Discussion
The results indicate that cosmetic features provide some
indication of a building's overall compliance with building standards, with significant caveats. Cosmetic features explained 57% of the variation in assessment scores in our analysis, and a predictive linear model based on cosmetic features correctly identified buildings as were "at or above" or "below" average in quality 82% of the time.
However, 18% of the time our simple cosmetics based model
incorrectly labelled, or misjudged the quality of, buildings. Errors
were, moreover, significantly more likely to be biased in the direction of
false positives (meaning, when our model made a mistake it was more likely
to think a building to be above average, when in fact it was not).
Bias in our model was also not independent of the category of housing. The bias in favour of false positives was most pronounced for social housing cooperatives; 3 of every 4 labelling errors within this group posited "below" average buildings to be "at or above" average. The model was therefore more likely to judge a low quality building of this type to be a high quality one based solely on its looks. The bias was least pronounced for Toronto City Housing Corporation buildings; less than 2 in 3 errors were false positives in this group.

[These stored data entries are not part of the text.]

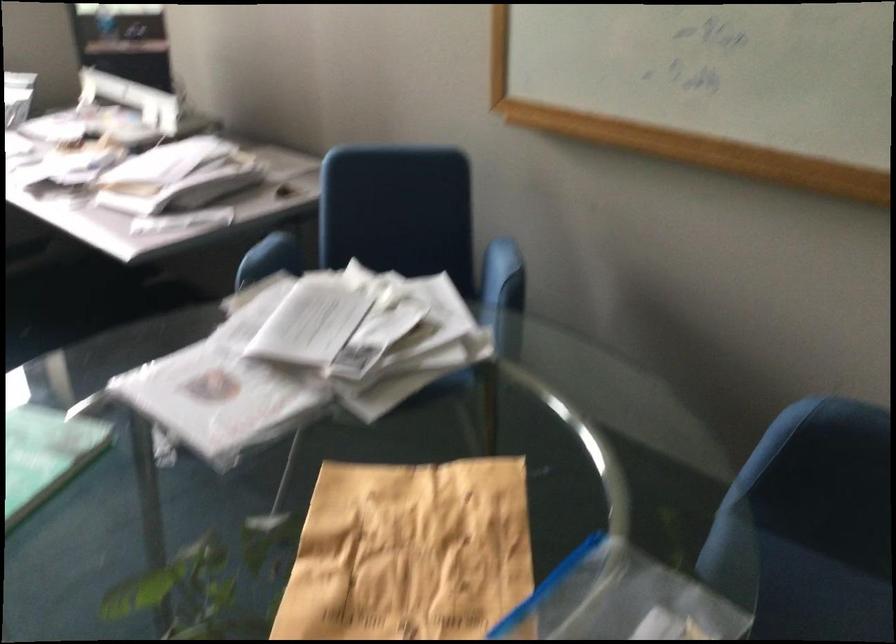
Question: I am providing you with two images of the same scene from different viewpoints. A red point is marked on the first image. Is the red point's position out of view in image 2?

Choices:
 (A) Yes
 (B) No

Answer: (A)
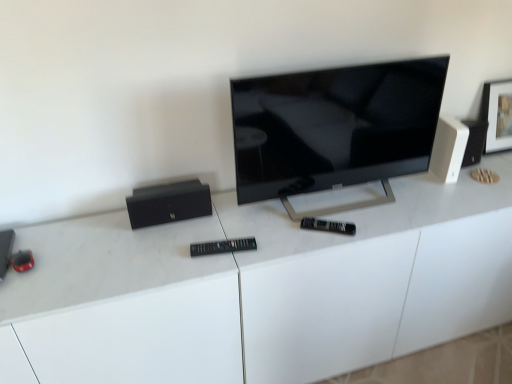
Locate an element on the screen. This screenshot has width=512, height=384. vacant space to the left of black plastic remote at center is located at coordinates (170, 256).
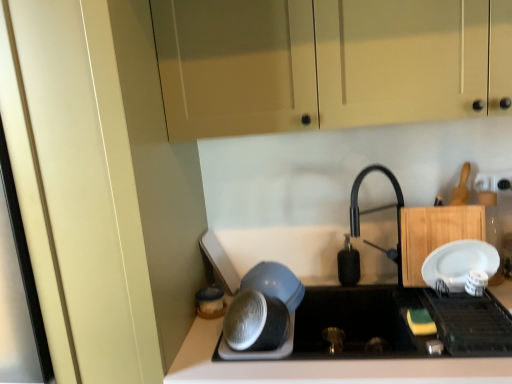
The height and width of the screenshot is (384, 512). What are the coordinates of `vacant region in front of white glossy plate at upper right, which is the fourth appliance in left-to-right order` in the screenshot? It's located at (489, 330).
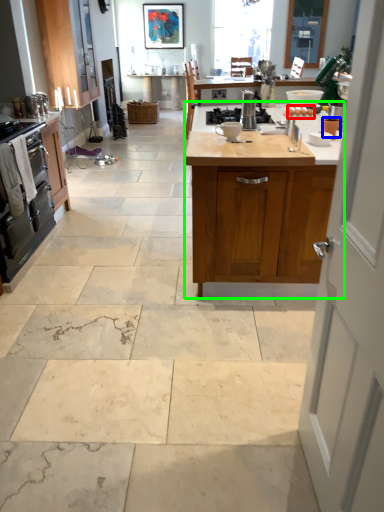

The overall accuracy rate for labels assigned to Toronto City Housing Corporation buildings was also notably lower than for any other type of housing. While accuracy of the model's predictions for both social and private housing is about 82%, it was only 75% for buildings managed by the TCHC. Moreover, our model's propensity to label "above average" buildings as "below" was notably higher for this group than for others. Meaning, while there have may been fewer "above average" buildings in our selection of TCHC buildings (and apparently, there are plenty of "below" average TCHC buildings to be found), our model was less likely to be recognize the very good ones based on their cosmetic features alone.
Limitiations
There are limitations to our study. For one, while RentSafeTO assesses many features that may contribute to a good experience for a renter, there are plenty of other features that may be of value to individuals and that are not reflected in evaluation scores. Moreover, very different combinations of features may lead two buildings to arrive at the same RentSafeTO score. One building may have rats while another lacks garbage chutes; both may appear to be identical based on the numbers. Renters need to therefore interpret the RentSafeTO scores cautiously as their own assessments of "above average" buildings may not be quite the same.
In addition, our regression exercise has many basic limitations. For one, there were significantly more private housing evaluations in our data set than evaluations for any other type of housing. As a result, our regression was trained to fit this subset of data the best. The bias toward "at or above" average labels reflects an overall trend in this particular category of housing data and this bias influenced model evaluations of other types. In addition, the parameters in our regression model depended on our separation of training and test data. We fit our regression to a randomly selected sample of data; had we picked a different sample, parameters may have changed. We also combined all 10 cosmetic features into one aggregate feature to simplify our problem, discarding some important information along the way. We don't know, for example, if a building with an average cosmetic score of 2.5 had many beautiful features and a few stinkers or if all its cosmetics were equal. And some cosmetics, like building cleanliness, may be more informative than other cosmetics, like the state of the walls. Moreover, combinations of cosmetic features may tell you more about building quality than a single cosmetic feature alone.